_Work required_
Each line of the data holding "Situación" should be found and copied.

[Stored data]
-=-=-
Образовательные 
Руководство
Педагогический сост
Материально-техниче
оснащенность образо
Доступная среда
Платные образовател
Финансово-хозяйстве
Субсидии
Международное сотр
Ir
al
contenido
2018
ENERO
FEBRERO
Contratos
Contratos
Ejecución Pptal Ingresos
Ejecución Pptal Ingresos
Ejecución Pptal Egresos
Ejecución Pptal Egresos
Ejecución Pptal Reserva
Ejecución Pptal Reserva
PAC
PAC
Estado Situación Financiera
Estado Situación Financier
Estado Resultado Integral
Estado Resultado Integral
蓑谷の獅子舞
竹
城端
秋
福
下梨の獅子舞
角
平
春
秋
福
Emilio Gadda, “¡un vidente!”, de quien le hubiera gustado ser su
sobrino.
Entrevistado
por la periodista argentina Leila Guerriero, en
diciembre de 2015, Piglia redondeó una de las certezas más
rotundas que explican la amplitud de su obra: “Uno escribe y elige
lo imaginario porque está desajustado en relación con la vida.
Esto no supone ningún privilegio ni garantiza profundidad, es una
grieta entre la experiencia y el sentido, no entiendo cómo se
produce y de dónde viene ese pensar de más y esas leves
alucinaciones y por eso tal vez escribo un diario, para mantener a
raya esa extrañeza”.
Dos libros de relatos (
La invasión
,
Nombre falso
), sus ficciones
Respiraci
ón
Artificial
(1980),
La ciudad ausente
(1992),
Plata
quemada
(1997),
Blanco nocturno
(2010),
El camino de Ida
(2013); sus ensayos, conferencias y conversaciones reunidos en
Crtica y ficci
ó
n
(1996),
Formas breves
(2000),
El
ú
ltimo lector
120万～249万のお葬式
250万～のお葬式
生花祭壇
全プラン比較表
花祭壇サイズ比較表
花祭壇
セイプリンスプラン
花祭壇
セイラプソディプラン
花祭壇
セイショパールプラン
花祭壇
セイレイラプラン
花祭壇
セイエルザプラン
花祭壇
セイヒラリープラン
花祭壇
-=-=-
_Task output_
Estado Situación Financiera
Estado Situación Financier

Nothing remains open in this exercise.